====== DATA SECTION ======

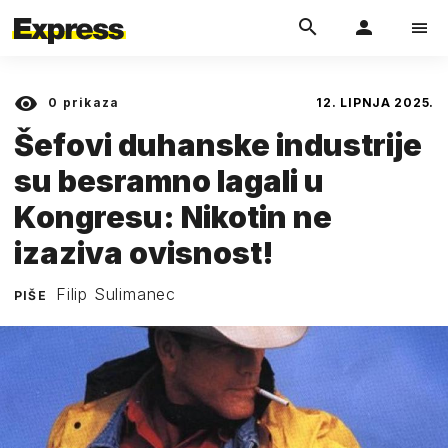
0
prikaza
12. LIPNJA 2025.
Šefovi duhanske industrije
su besramno lagali u
Kongresu: Nikotin ne
izaziva ovisnost!
Filip Sulimanec
PIŠE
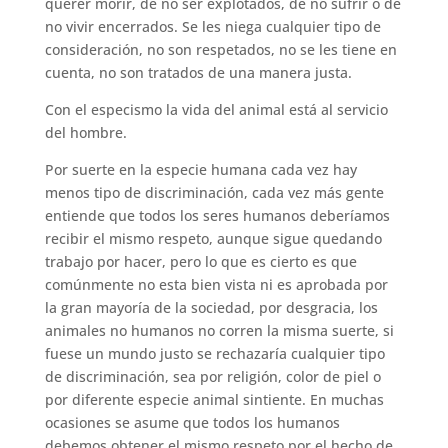
querer morir, de no ser explotados, de no sufrir o de
no vivir encerrados. Se les niega cualquier tipo de
consideración, no son respetados, no se les tiene en
cuenta, no son tratados de una manera justa.
Con el especismo la vida del animal está al servicio
del hombre.
Por suerte en la especie humana cada vez hay
menos tipo de discriminación, cada vez más gente
entiende que todos los seres humanos deberíamos
recibir el mismo respeto, aunque sigue quedando
trabajo por hacer, pero lo que es cierto es que
comúnmente no esta bien vista ni es aprobada por
la gran mayoría de la sociedad, por desgracia, los
animales no humanos no corren la misma suerte, si
fuese un mundo justo se rechazaría cualquier tipo
de discriminación, sea por religión, color de piel o
por diferente especie animal sintiente. En muchas
ocasiones se asume que todos los humanos
debemos obtener el mismo respeto por el hecho de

======

> [HOW TO COMPLETE THIS TASK] Please output exactly the lines from the one containing "fuese un mundo" through the end of the records, both included.

> [ANSWER FOR THIS EXERCISE]
fuese un mundo justo se rechazaría cualquier tipo
de discriminación, sea por religión, color de piel o
por diferente especie animal sintiente. En muchas
ocasiones se asume que todos los humanos
debemos obtener el mismo respeto por el hecho de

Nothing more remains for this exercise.